[Task to carry out]: Bring back every record exactly, except for the pictures, which stay out.

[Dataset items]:
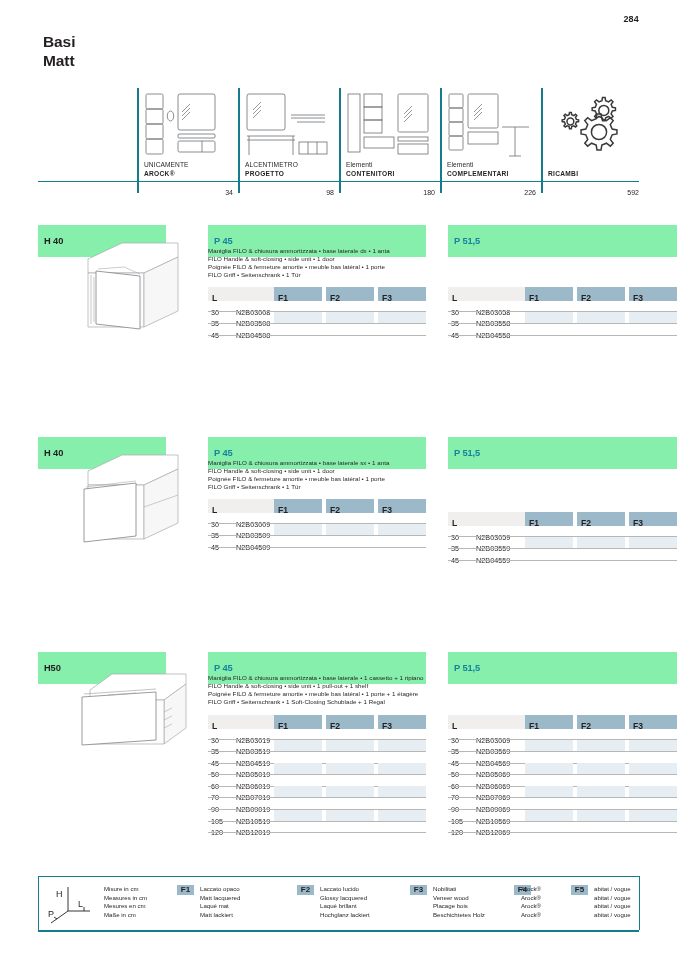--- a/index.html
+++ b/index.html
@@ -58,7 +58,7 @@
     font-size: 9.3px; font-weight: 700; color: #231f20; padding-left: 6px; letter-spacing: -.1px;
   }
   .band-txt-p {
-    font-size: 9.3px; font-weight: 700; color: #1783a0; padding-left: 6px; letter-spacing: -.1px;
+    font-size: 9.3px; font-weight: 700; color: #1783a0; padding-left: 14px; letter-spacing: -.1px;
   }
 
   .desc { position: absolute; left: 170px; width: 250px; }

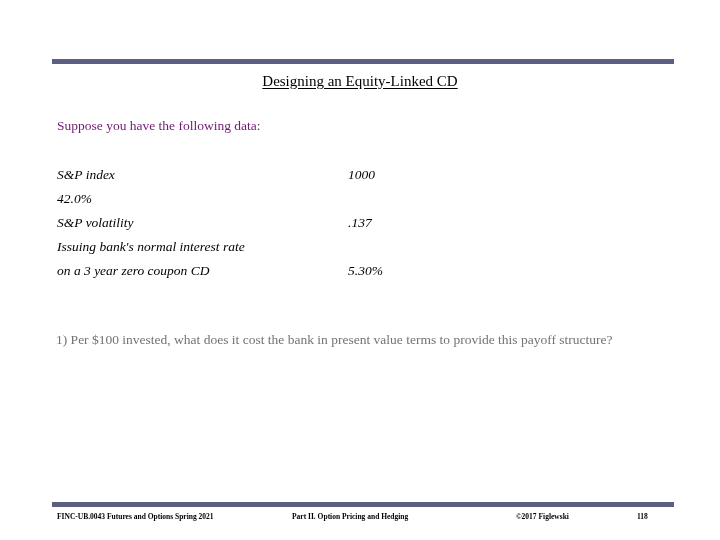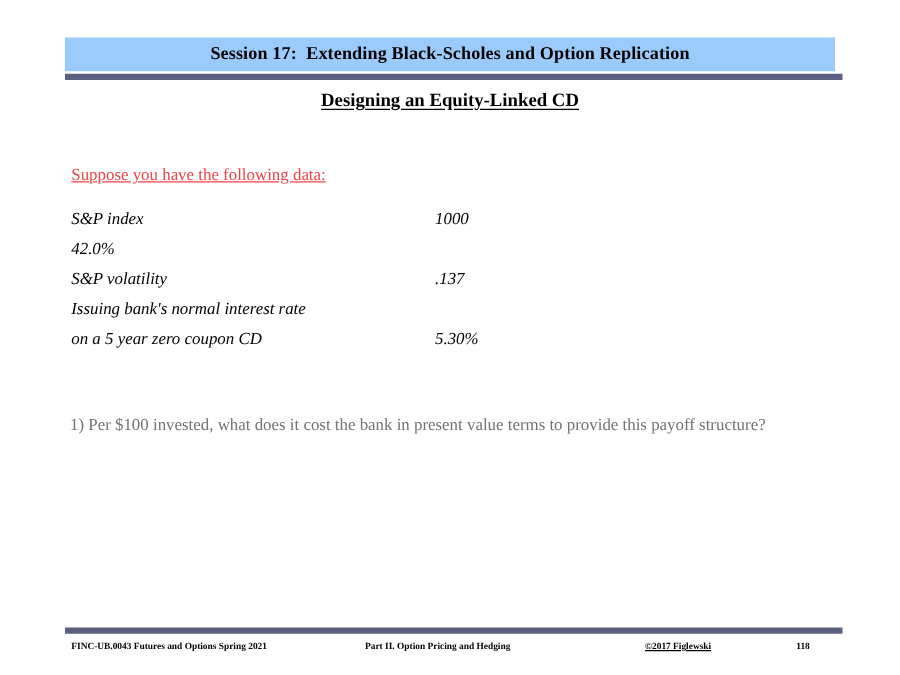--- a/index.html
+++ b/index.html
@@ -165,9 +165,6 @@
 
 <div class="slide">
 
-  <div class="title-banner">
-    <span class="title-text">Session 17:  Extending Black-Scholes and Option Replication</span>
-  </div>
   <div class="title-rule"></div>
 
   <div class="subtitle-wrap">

[Solution to this task]:
--- a/index.html
+++ b/index.html
@@ -58,7 +58,7 @@
     font-size: 9.3px; font-weight: 700; color: #231f20; padding-left: 6px; letter-spacing: -.1px;
   }
   .band-txt-p {
-    font-size: 9.3px; font-weight: 700; color: #1783a0; padding-left: 6px; letter-spacing: -.1px;
+    font-size: 9.3px; font-weight: 700; color: #1783a0; padding-left: 14px; letter-spacing: -.1px;
   }
 
   .desc { position: absolute; left: 170px; width: 250px; }

--- a/index.html
+++ b/index.html
@@ -165,9 +165,6 @@
 
 <div class="slide">
 
-  <div class="title-banner">
-    <span class="title-text">Session 17:  Extending Black-Scholes and Option Replication</span>
-  </div>
   <div class="title-rule"></div>
 
   <div class="subtitle-wrap">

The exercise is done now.